Four Italian security guards were abducted Monday. The militants' videotape was accompanied by a statement from a previously unknown group calling itself the Green Battalion, which threatened to "kill the three remaining Italian hostages one after the other, if their demands are not met," Al-Jazeera said.

The group demanded the withdrawal of U.S. forces from Iraq, an apology from Berlusconi, and the release of religious clerics held in Iraq.

"We know our duty is to do what is possible and impossible to get them out," the minister said. "We are all only close to the young men who are there, and to the family of the young man who was killed."

In other developments:

  • U.S. warplanes strafed gunmen in Fallujah on Wednesday, and more than 100 guerrillas with rocket-propelled grenades pounded a lone U.S. armored vehicle lost in the streets — a sign of heavy battles to come if U.S. Marines resume a full assault on this besieged city.

  • In the south, the country's top cleric, Grand Ayatollah Ali al-Husseini al-Sistani, persuaded radical cleric Muqtada al-Sadr to drop defiant negotiating demands — including that U.S. troops withdraw from all Iraqi cities. An Iranian envoy was also getting involved in the mediation with al-Sadr, an aide to the cleric said.

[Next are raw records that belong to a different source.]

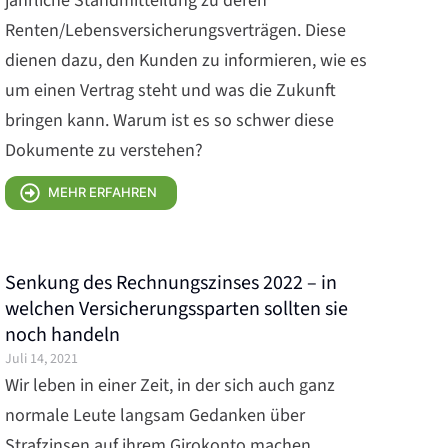
jährliche Standmitteilung zu deren
Renten/Lebensversicherungsverträgen. Diese
dienen dazu, den Kunden zu informieren, wie es
um einen Vertrag steht und was die Zukunft
bringen kann. Warum ist es so schwer diese
Dokumente zu verstehen?
MEHR ERFAHREN
Senkung des Rechnungszinses 2022 – in
welchen Versicherungssparten sollten sie
noch handeln
Juli 14, 2021
Wir leben in einer Zeit, in der sich auch ganz
normale Leute langsam Gedanken über
Strafzinsen auf ihrem Girokonto machen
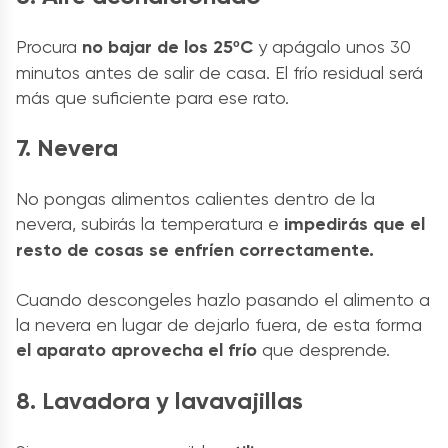
Procura
no bajar de los 25ºC
y apágalo unos 30
minutos antes de salir de casa. El frío residual será
más que suficiente para ese rato.
7. Nevera
No pongas alimentos calientes dentro de la
nevera, subirás la temperatura e
impedirás que el
resto de cosas se enfríen correctamente.
Cuando descongeles hazlo pasando el alimento a
la nevera en lugar de dejarlo fuera, de esta forma
el aparato aprovecha el frío
que desprende.
8. Lavadora y lavavajillas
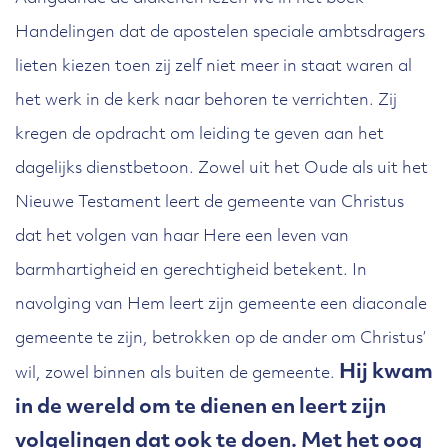
B15 oogt bij de genoemde
Winnen
Handelingen dat de apostelen speciale ambtsdragers
veelzijdigheid misschien wat karig.
C2.2 gaat zelfs nog een stap verder:
lieten kiezen toen zij zelf niet meer in staat waren al
Dat zou het inderdaad zijn wanneer
de gemeente ‘zoekt’. De gemeente
het werk in de kerk naar behoren te verrichten. Zij
dit artikel bedoeld was om alle
begeeft zich in de samenleving, om
kregen de opdracht om leiding te geven aan het
aspecten van het diaconaat te
daar te zijn waar mensen het
dagelijks dienstbetoon. Zowel uit het Oude als uit het
beschrijven. In plaats daarvan trekt
evangelie van Christus nodig
Nieuwe Testament leert de gemeente van Christus
het artikel twee hoofdlijnen. Daarbij
dat het volgen van haar Here een leven van
hebben. We tonen belangstelling
klinkt B15.2 vanouds nog het meest
barmhartigheid en gerechtigheid betekent. In
voor hen, we luisteren naar hun
vertrouwd. Diakenen geven hulp
navolging van Hem leert zijn gemeente een diaconale
vragen, we denken na over
aan wie in de gemeente hulp nodig
gemeente te zijn, betrokken op de ander om Christus’
mogelijkheden om hen te laten
Hij kwam
wil, zowel binnen als buiten de gemeente.
heeft. Zij doen dat wel als
proeven hoe goed de HEER is. Zo
in de wereld om te dienen en leert zijn
ambtsdragers, als gezanten van
winnen we hen voor Christus.
volgelingen dat ook te doen. Met het oog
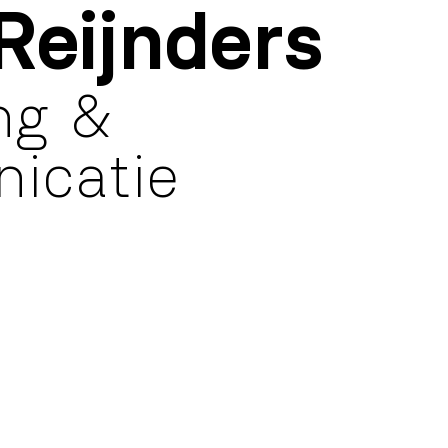
Reijnders
ng &
icatie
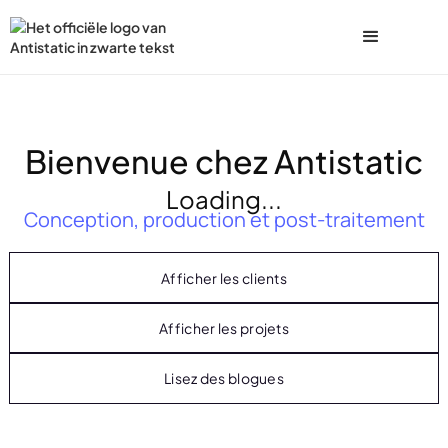
Bienvenue chez Antistatic
Loading...
Conception, production et post-traitement
Afficher les clients
Afficher les projets
Lisez des blogues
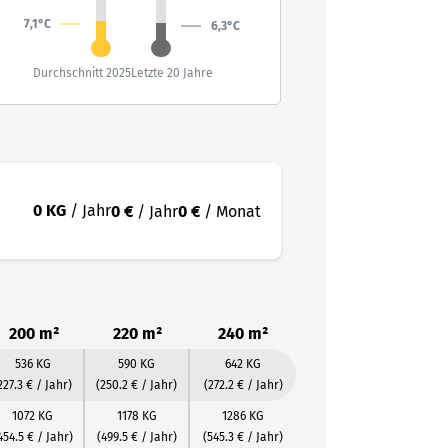
7,1°C
6,3°C
Durchschnitt 2025
Letzte 20 Jahre
0 KG
/ Jahr
0 €
/ Jahr
0 €
/ Monat
200 m²
220 m²
240 m²
536 KG
590 KG
642 KG
227.3 € / Jahr)
(250.2 € / Jahr)
(272.2 € / Jahr)
1072 KG
1178 KG
1286 KG
454.5 € / Jahr)
(499.5 € / Jahr)
(545.3 € / Jahr)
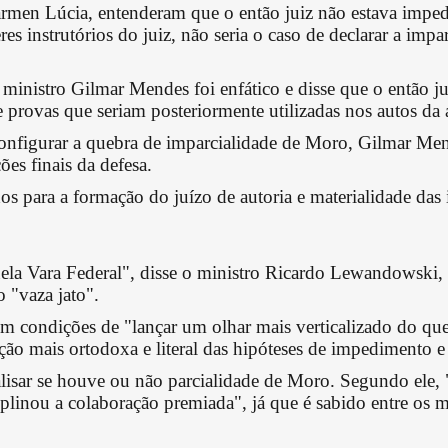
 Cármen Lúcia, entenderam que o então juiz não estava imp
s instrutórios do juiz, não seria o caso de declarar a impar
 ministro Gilmar Mendes foi enfático e disse que o então j
provas que seriam posteriormente utilizadas nos autos da 
configurar a quebra de imparcialidade de Moro, Gilmar Me
ões finais da defesa.
os para a formação do juízo de autoria e materialidade da
la Vara Federal", disse o ministro Ricardo Lewandowski, s
 "vaza jato".
 condições de "lançar um olhar mais verticalizado do qu
ção mais ortodoxa e literal das hipóteses de impedimento e
nalisar se houve ou não parcialidade de Moro. Segundo ele,
ciplinou a colaboração premiada", já que é sabido entre os 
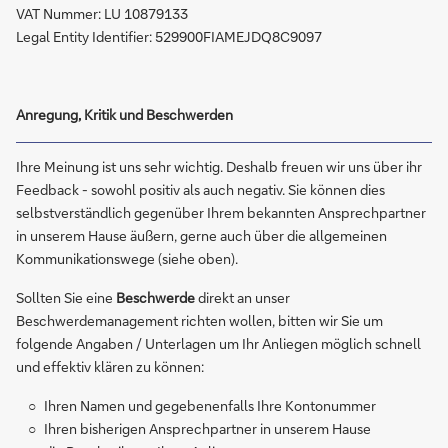
VAT Nummer: LU 10879133
Legal Entity Identifier: 529900FIAMEJDQ8C9097
Anregung, Kritik und Beschwerden
Ihre Meinung ist uns sehr wichtig. Deshalb freuen wir uns über ihr
Feedback - sowohl positiv als auch negativ. Sie können dies
selbstverständlich gegenüber Ihrem bekannten Ansprechpartner
in unserem Hause äußern, gerne auch über die allgemeinen
Kommunikationswege (siehe oben).
Sollten Sie eine
Beschwerde
direkt an unser
Beschwerdemanagement richten wollen, bitten wir Sie um
folgende Angaben / Unterlagen um Ihr Anliegen möglich schnell
und effektiv klären zu können:
Ihren Namen und gegebenenfalls Ihre Kontonummer
Ihren bisherigen Ansprechpartner in unserem Hause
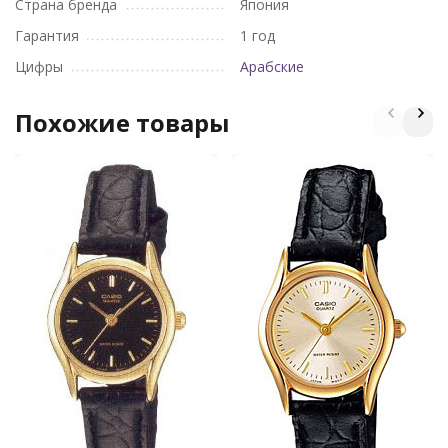
Страна бренда
Япония
Гарантия
1 год
Цифры
Арабские
Похожие товары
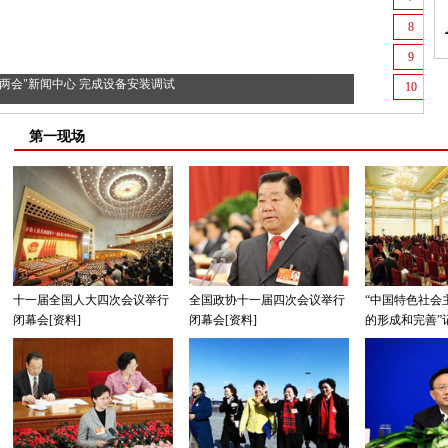
8
9
两会"新闻中心 完成设备安装调试
10
第一现场
十一届全国人大四次会议举行
全国政协十一届四次会议举行
“中国特色社会
闭幕会[资料]
闭幕会[资料]
的形成和完善”记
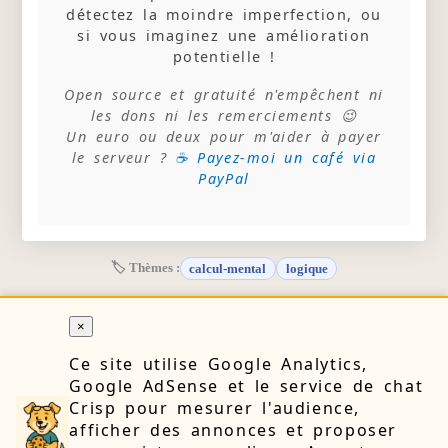
détectez la moindre imperfection, ou
si vous imaginez une amélioration
potentielle !
Open source et gratuité n'empêchent ni
les dons ni les remerciements 😉
Un euro ou deux pour m'aider à payer
le serveur ?
☕ Payez-moi un café via
PayPal
🏷 Thèmes :
calcul-mental
logique
×
Ce site utilise Google Analytics,
RETOUR
Google AdSense et le service de chat
Crisp pour mesurer l'audience,
afficher des annonces et proposer
🔒 Confidentialité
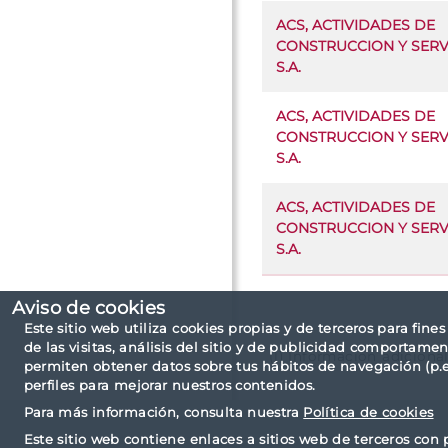
ACS, ACTIVIDADES DE
CONSTRUCCION Y SERVI
S.A.
ACS, ACTIVIDADES DE
CONSTRUCCION Y SERVI
S.A.
ACS, ACTIVIDADES DE
CONSTRUCCION Y SERVI
S.A.
Aviso de cookies
Este sitio web utiliza cookies propias y de terceros para fine
de las visitas, análisis del sitio y de publicidad comportamen
(1) Información adiciona
permiten obtener datos sobre tus hábitos de navegación (p.ej
perfiles para mejorar nuestros contenidos.
Para más información, consulta nuestra
Política de cookies
Este sitio web contiene enlaces a sitios web de terceros con 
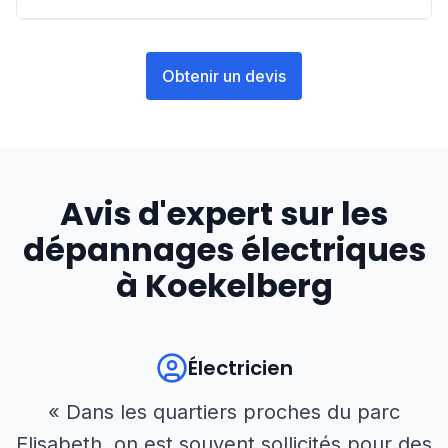
Obtenir un devis
Avis d'expert sur les
dépannages électriques
à
Koekelberg
Électricien
« Dans les quartiers proches du parc
Elisabeth, on est souvent sollicités pour des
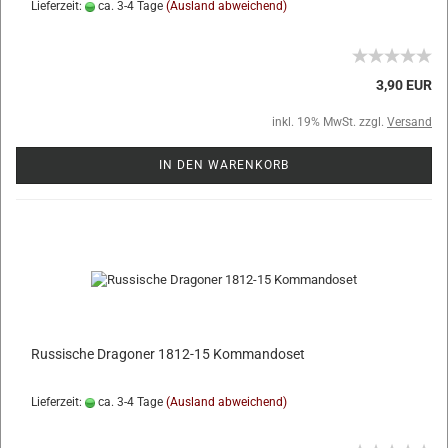
Lieferzeit:
ca. 3-4 Tage
(Ausland abweichend)
3,90 EUR
inkl. 19% MwSt. zzgl.
Versand
IN DEN WARENKORB
Russische Dragoner 1812-15 Kommandoset
Lieferzeit:
ca. 3-4 Tage
(Ausland abweichend)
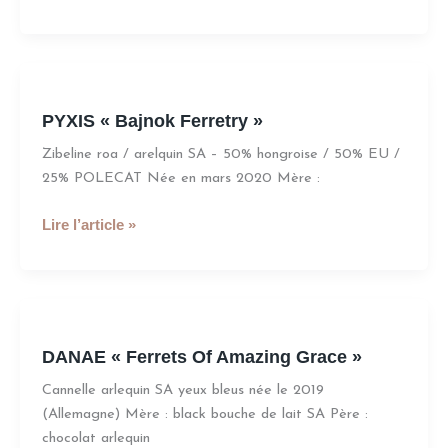
PYXIS
«
PYXIS « Bajnok Ferretry »
Bajnok
Ferretry
Zibeline roa / arelquin SA – 50% hongroise / 50% EU /
»
25% POLECAT Née en mars 2020 Mère :
Lire l’article »
DANAE
«
DANAE « Ferrets Of Amazing Grace »
Ferrets
Of
Cannelle arlequin SA yeux bleus née le 2019
Amazing
(Allemagne) Mère : black bouche de lait SA Père :
Grace
chocolat arlequin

  • The U.N. envoy, Lakhdar Brahimi, said respected Iraqis should lead a caretaker government — with a prime minister, president and two vice presidents to run the country after the handover of power by the Americans on June 30 and until national elections in January. He did not say who would select them.

  • The Pentagon plans to extend the combat tours in Iraq of more than 10,000 soldiers from a Germany-based armored and a cavalry regiment from Louisiana, defense officials said Wednesday. The move, which has not been officially announced, breaks a pledge given to all soldiers when they deployed to Iraq last year. They were told they would be kept there no longer than 12 months.

  • A Danish military intelligence analyst fired for leaking confidential reports said Wednesday that Prime Minister Anders Fogh Rasmussen lied to lawmakers in 2002 when he sought their support for a U.S.-led coalition to oust Iraq's Saddam Hussein. Soeholm Grevil claimed that Fogh Rasmussen had been given several separate reports that showed no proof existed of weapons of mass destruction in Iraq.

  • The State Department confirmed that four bodies have been found in Iraq. CBS News has confirmed that the bodies are those of three American civilians and one soldier.